# What is required
Copy every one of the entries below word for word, omitting the pictures.

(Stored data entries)
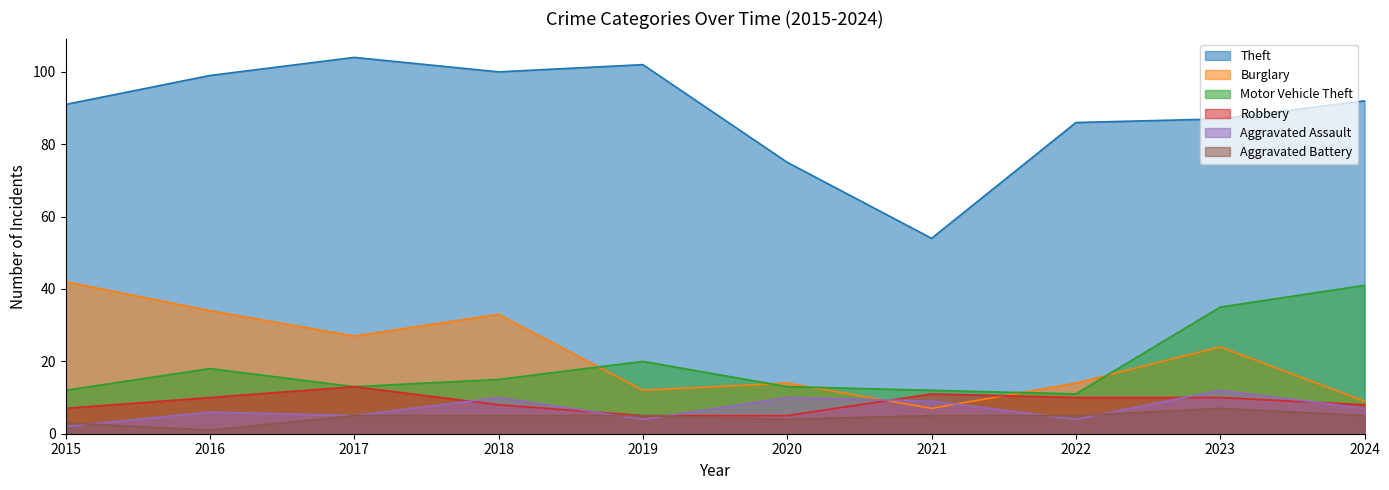

What is the value of the Burglary point at the 8th from the left?

14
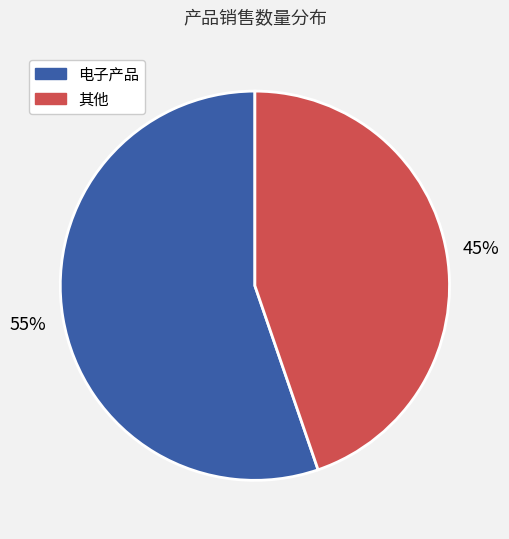

Does any single category account for the majority?

Yes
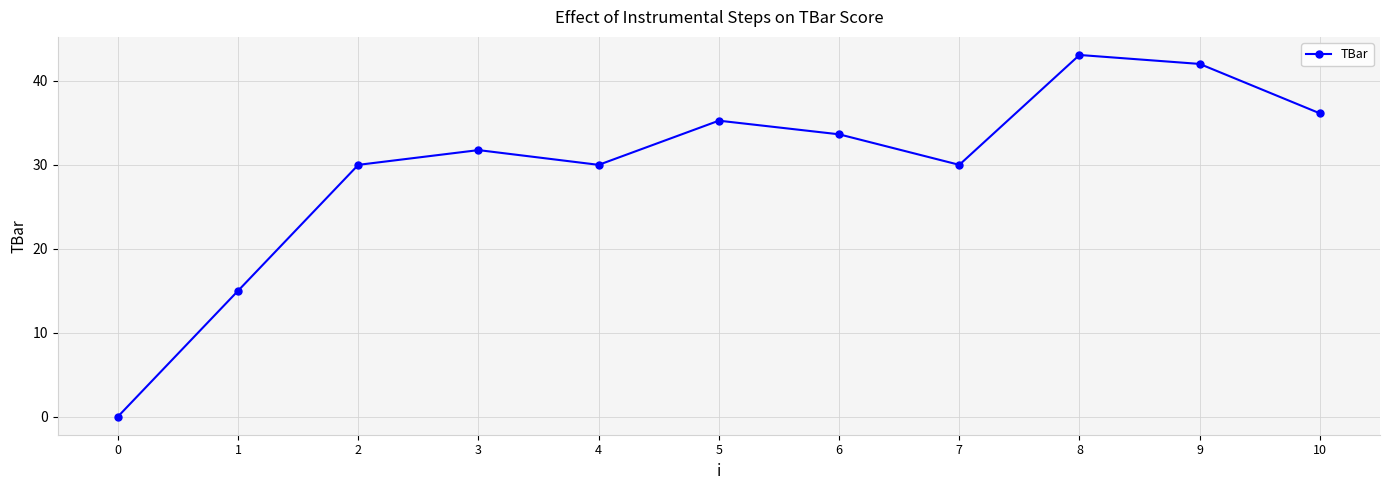

Reading left to right, what are all the values shown in this chart?

0.0	15.0	30.0	31.8	30.0	35.3	33.6	30.0	43.1	42.0	36.1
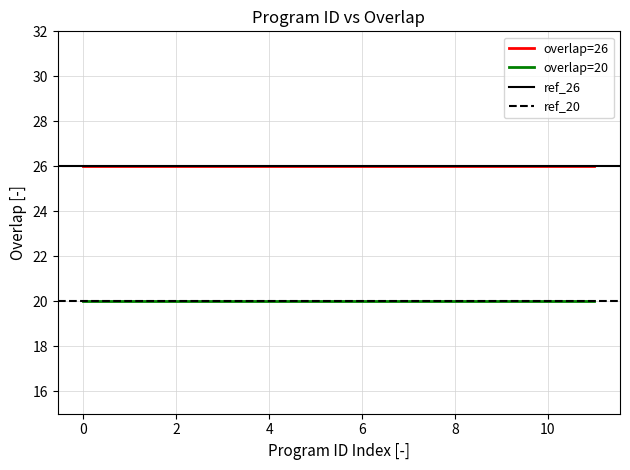

What is the average value of the overlap=26 series?

26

# Answer to the problem
What is the value of the Burglary point at the 8th from the left?

14

Does any single category account for the majority?

Yes

Reading left to right, what are all the values shown in this chart?

0.0	15.0	30.0	31.8	30.0	35.3	33.6	30.0	43.1	42.0	36.1

What is the average value of the overlap=26 series?

26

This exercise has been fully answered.